Passions were further enflamed when Faezeh Hashemi, daughter of the late President Ali-Akbar Hashemi-Rafsanjani, told BBC Persian that Khamenehi should resign to allow structural changes in the regime.
Many commentators concluded that the destruction of the plane had quickly ended the brief national unity achieved a week earlier after the assassination of Maj. Gen. Qassem Soleymani, whom many polls in recent years have shown to be the most popular government figure in the nation by far.
The Fars news agency, which is linked to the Pasdaran, even stunningly reported that some protesters in Tehran had torn up photos of Soleymani to make plain that unity was no more.
The New York Times reported that the regime removed a memorial photo of Soleymani from a billboard in midtown Tehran and replaced it with a banner of the names of the victims of the shootdown of the Ukrainian plane, a clear concession to the protesters and a sign that the regime recognized how the downing the plane had shifted public concern from the assassination to the plane loss.
The protests started January 11, the day after the regime admitted it had shot down the aircraft. The Iran Times has not seen any reports of further protests since January 16 at the University of Tehran, meaning they only continued five days, the same length as the much larger and socially-broader protests in mid-November.
The mid-November protests ended with the regime machine-gunning protesters in some cities. The January protests saw a few shooting incidents. Some injuries were reported by IranWire and other sources but no deaths. The police mostly used tear gas and batons to break up the protests and brought in water cannons in some cities.
However, on January 16, police invaded the Student Martyrs Dormitory at the University of Tehran where a protest was being organized, roughed up the students and arrested more than eight, according to a report by the New York-based Center for Human Rights in Iran (CHRI). That is the last protest the Iran Times has seen reliably reported.
The regime has still not reported the total number of deaths from the November protests, nor how many people were arrested or how many remain in custody. It has remained silent on those key statistics for more than two months.

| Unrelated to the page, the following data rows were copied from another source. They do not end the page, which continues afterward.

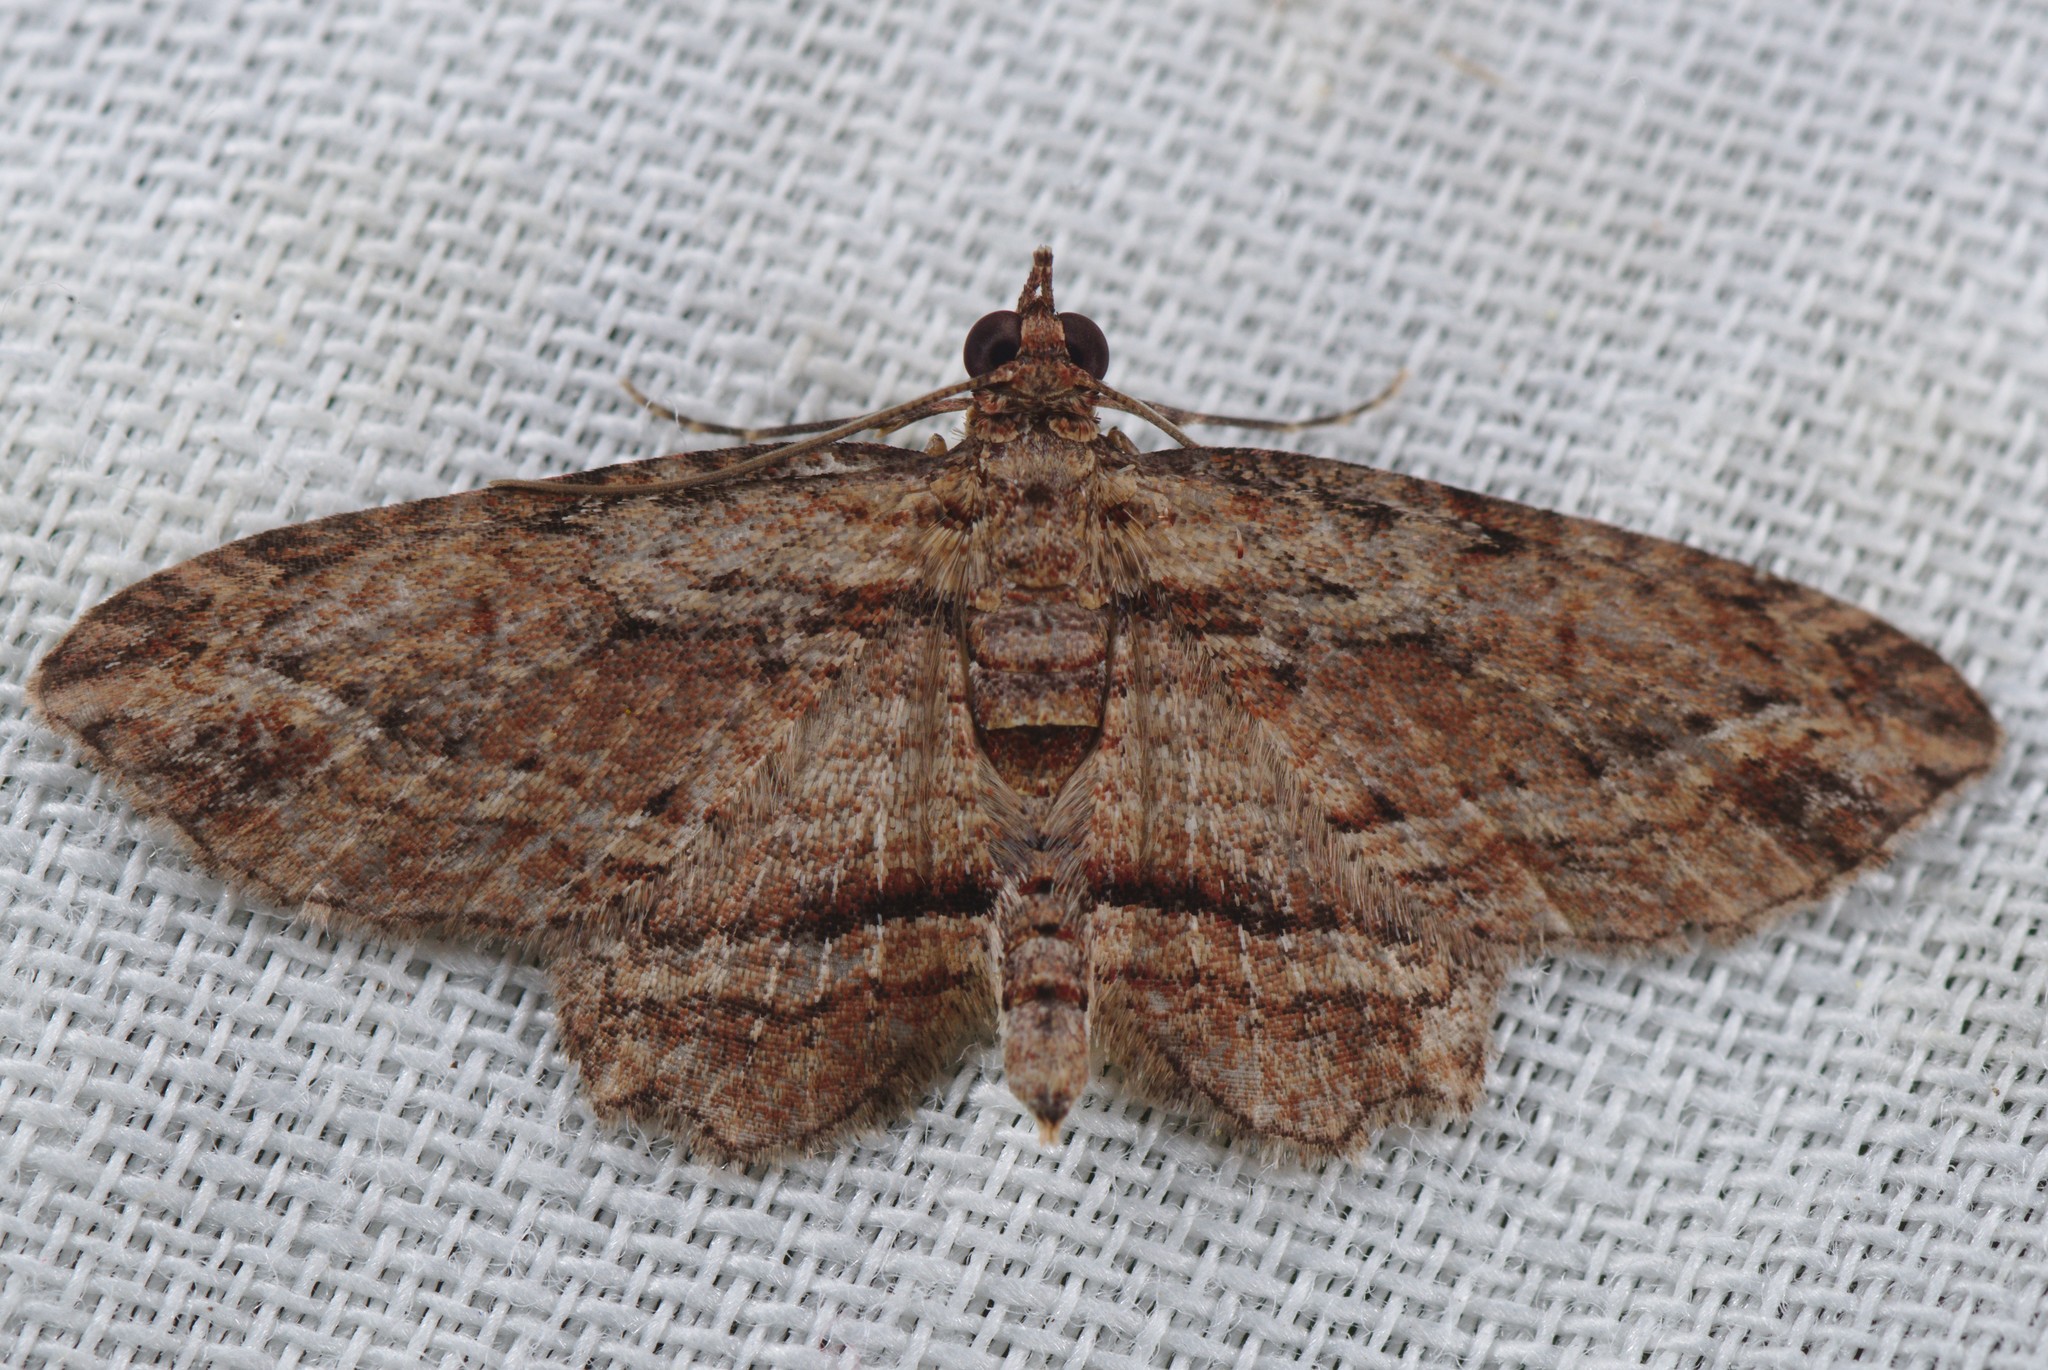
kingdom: Animalia
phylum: Arthropoda
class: Insecta
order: Lepidoptera
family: Geometridae
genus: Chloroclystis
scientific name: Chloroclystis filata
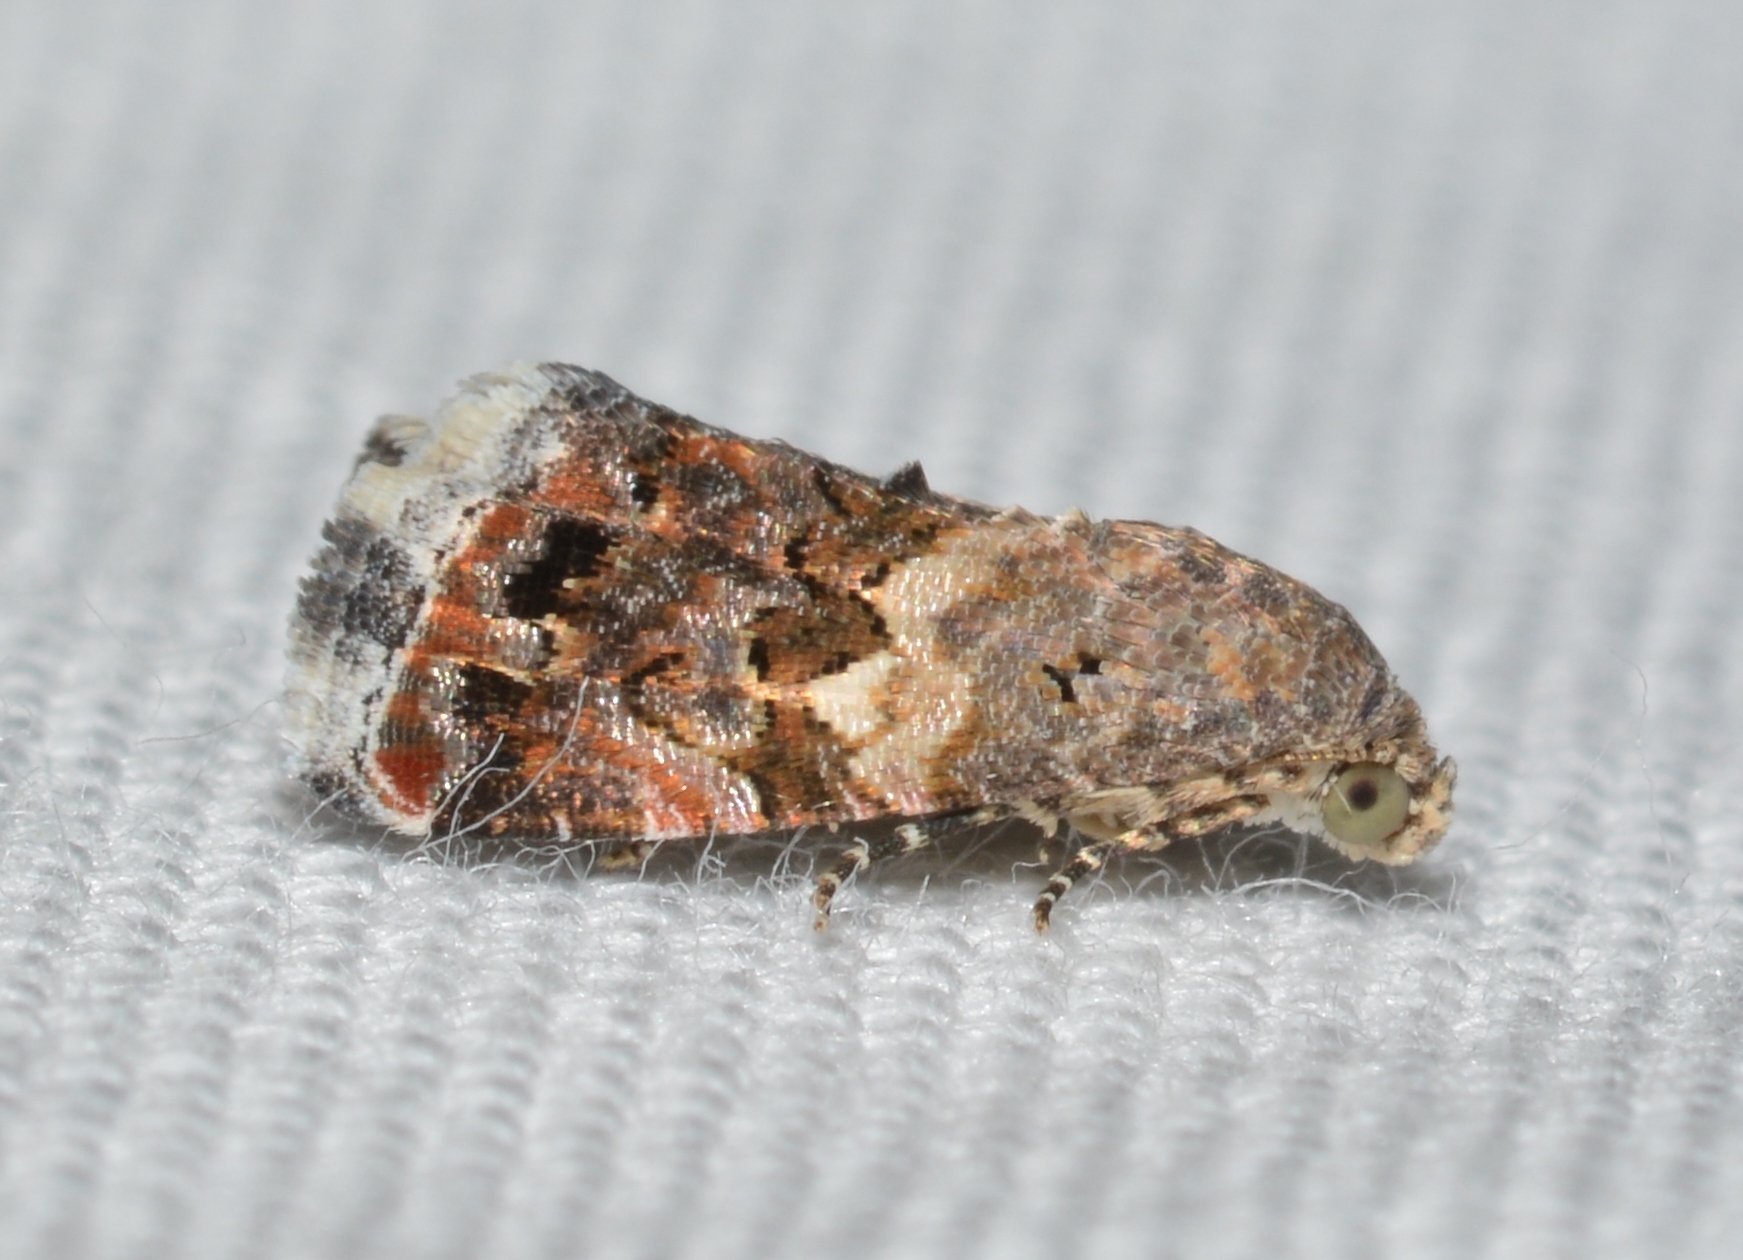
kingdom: Animalia
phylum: Arthropoda
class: Insecta
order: Lepidoptera
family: Noctuidae
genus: Tripudia
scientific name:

It has also not released any arrest figures for January. There have been no deaths reported by the protesters themselves.
Amnesty International later reported that one woman arrested in January in Tehran was forced to perform oral sex on an intelligence agent who then tried to rape her.
IranWire reported that protests were held in at least 19 cities: Tehran, Sanandaj, Babol, Shiraz, Yazd, Mashhad, Ahvaz, Esfahan, Tabriz, Gorgan, Kermanshah, Shahrud, Amol, Qazvin, Semnan, Zanjan, Arak, Kerman and Damghan. The Wall Street Journal also named Rasht.
Most of the protests appeared to number in the hundreds with a few topping a thousand participants or even a few thousand. The numbers paled against the hundreds of thousands that turned out for the Soleymani memorial rallies.